The goal of this research is to learn whether transportation planners, Safe Routes to School program coordinators, and families can benefit from integrating community-generated data into decision-making processes, and, in turn, whether doing so might increase the capacity of youth and adults, whose voices are typically not heard, to become more actively involved in processes that affect their lives. Ultimately, these findings could result in more active travel to school and other destinations by more and more diverse students, resulting in benefits for the students (health and autonomy), their families (time and money), and their communities (congestion and air quality).

References:

[1] Litman, T. (2020). Evaluating accessibility for transport planning: Measuring people’s ability to reach desired goods and activities. Victoria Transport Policy Institute. Retrieved from https://www.vtpi.org/access.pdf

[2] Boulder County Transportation. (2020). Boulder County Transportation Master Plan. Longmont, CO: Boulder County.


This study has been approved by the University of Colorado Denver Institutional Review Board - COMIRB Protocol #21-3907

Thank you to everyone who participated in our small-group interview sessions!

We held 15 small-group interview sessions - 11 in person and 4 virtual - with 44 families between December 2021 and May 2022. A total of 111 individuals from around Boulder County participated.

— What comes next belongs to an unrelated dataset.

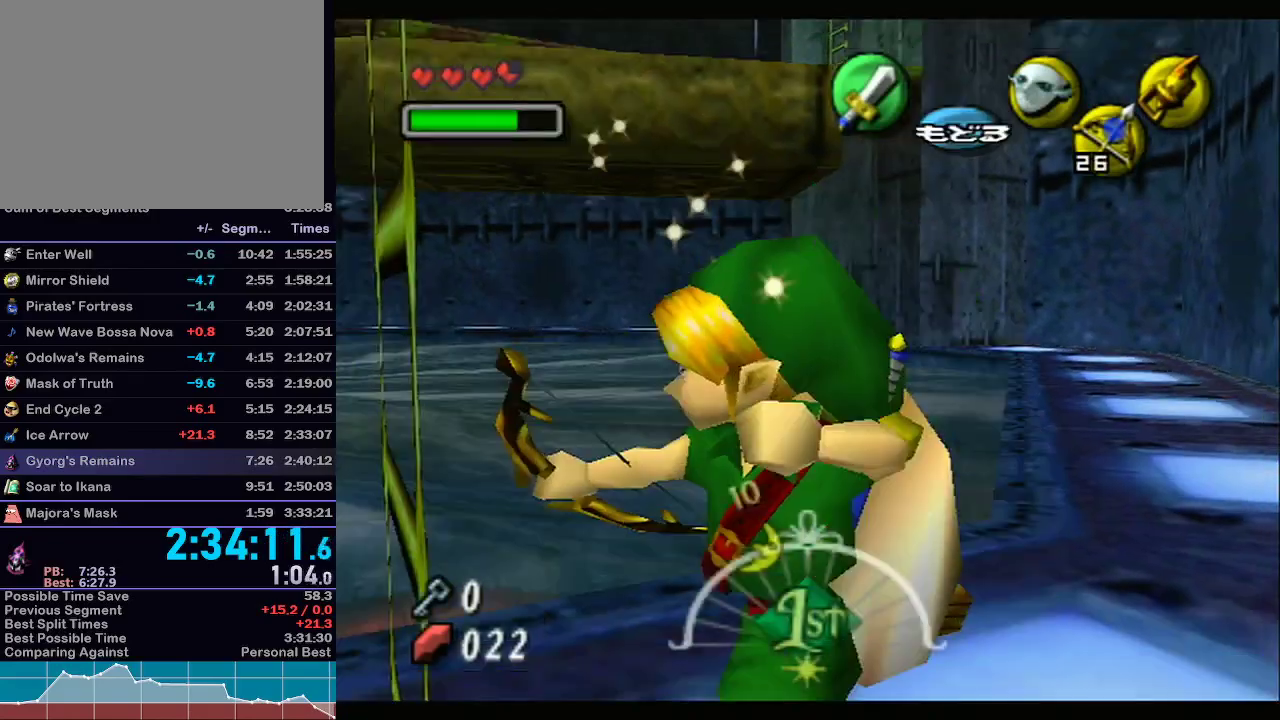
{"dt_ms": 500, "buttons": [], "left_stick": "up", "right_stick": "center", "events": [[117, "Z", "up"], [217, "left_stick", "up"]]}
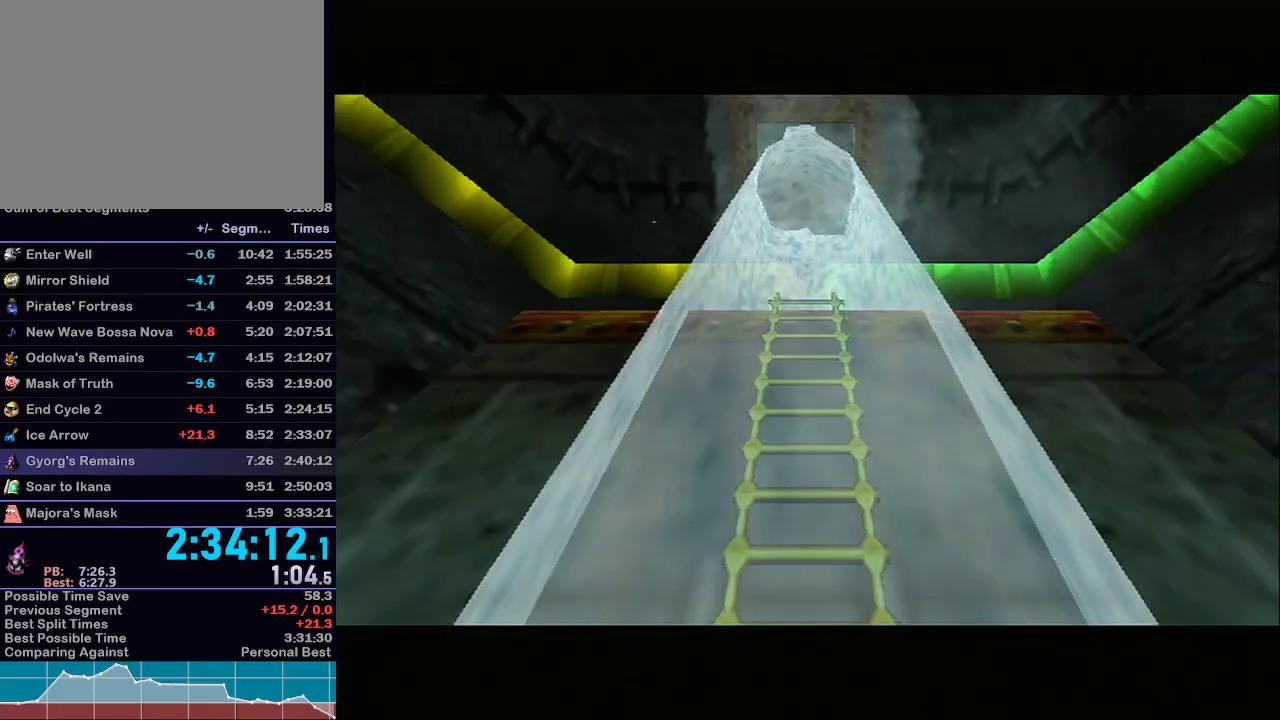
{"dt_ms": 500, "buttons": [], "left_stick": "up", "right_stick": "center", "events": []}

Completed small-group interview sessions

Lafayette

Cal-Wood Nature Center, Sunday, December 12, 2021, 9 am-12 pm

Small-group interview session with Lafayette families participating in the Nature Kids/Jovenes de la Naturaleza overnight camp.

Longmont

Virtual + Boulder County Alaska Avenue Office

January 26 + February 22, 2022

Two small-group interview sessions with Longmont families.

Boulder

BHP Broadway East Community Center

Saturday, February 12, 2022

Small-group interview session with families living in or near the Broadway East community.

BoCo Virtual

Virtual

Wednesday, March 9, 2022

Small-group online interview session with families in Boulder and Longmont.

Erie

Erie Community Center

Saturday, April 2, 2022

Small-group interview session with families in east Boulder County.

Lafayette

Lafayette Public Library

Sunday, April 3, 2022

Small-group interview session with families in Lafayette.

Nederland

Teens, INC.

Saturday, April 16, 2022

Small-group interview session with families who live in the Nederland area.

Boulder

San Lazaro Park Properties Community Room

Thursday, April 14, 2022

Small-group interview session with families who live at the San Lazaro Mobile Home Park.

Boulder

Boulder Public Library

Sunday, April 24, 2022

Small-group interview session with families who live in the City of Boulder.

Lyons

Lyons Community Library

Saturday, April 30, 2022

Small-group interview session with families who live in the Lyons area.

North BoCo

Two virtual sessions

May 24 & 28, 2022

Small-group online interview sessions with families in Gunbarrel and Longmont.